The Blender compositor uses Nodes. Nodes are independent bricks that can be configured in a network. The input of the compositor is a rendered image and the output is the final image. Blender can show and track intermediate results. These intermediate results can be displayed by the Viewer node during compositing. These and other work-flow functionalities makes it hard to optimize network especially when using GPU-computing.
The current work-flow makes it complicated to optimize a compositing network using GPU-computing. The best way to get results with standard home equipment is to optimize per node. The transition between the different nodes is always a task for the CPU. When using GPU there will be a lot of device to device transfers. For every node data is uploaded to the device, the device does its calculation (executing the node) and finally the result is downloaded from the device. The overhead (uploading, downloading) can be be more than the actual increase of computation speed. making the current implementation faster than the GPU implementation.
Another option is to make use of Multi-core CPU’s. The overhead of a Multi-core implementation is the task scheduler and task merger. The overhead for Multi-core CPU is much less making it more likely to be faster for nodes. There are only a few nodes where GPU computation will be much faster.

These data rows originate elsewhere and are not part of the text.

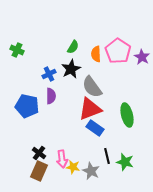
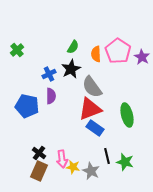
green cross: rotated 24 degrees clockwise
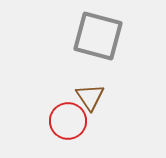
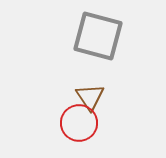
red circle: moved 11 px right, 2 px down
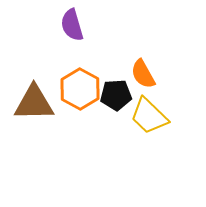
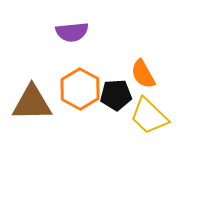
purple semicircle: moved 7 px down; rotated 80 degrees counterclockwise
brown triangle: moved 2 px left
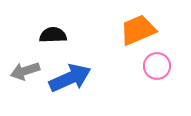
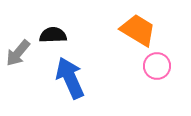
orange trapezoid: rotated 54 degrees clockwise
gray arrow: moved 7 px left, 18 px up; rotated 32 degrees counterclockwise
blue arrow: rotated 90 degrees counterclockwise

In the next table you will see the expected best option for all nodes on a standard home-PC. (dual core or quad core CPU with a mid-range NVidia Geforce).
The next step in our research is to implement a Multi-core implementation of some nodes to make better comparisons. Most nodes use a pixel_processor. A pixel_processor is an implementation where Blender will go over every output pixel and use a callback to determine the pixel color. These pixel_processors can with some simple adjustments be made Multi-core enabled. During tests we have found that this implementation is better for 4 core machines or node-executions that take longer than 3 seconds.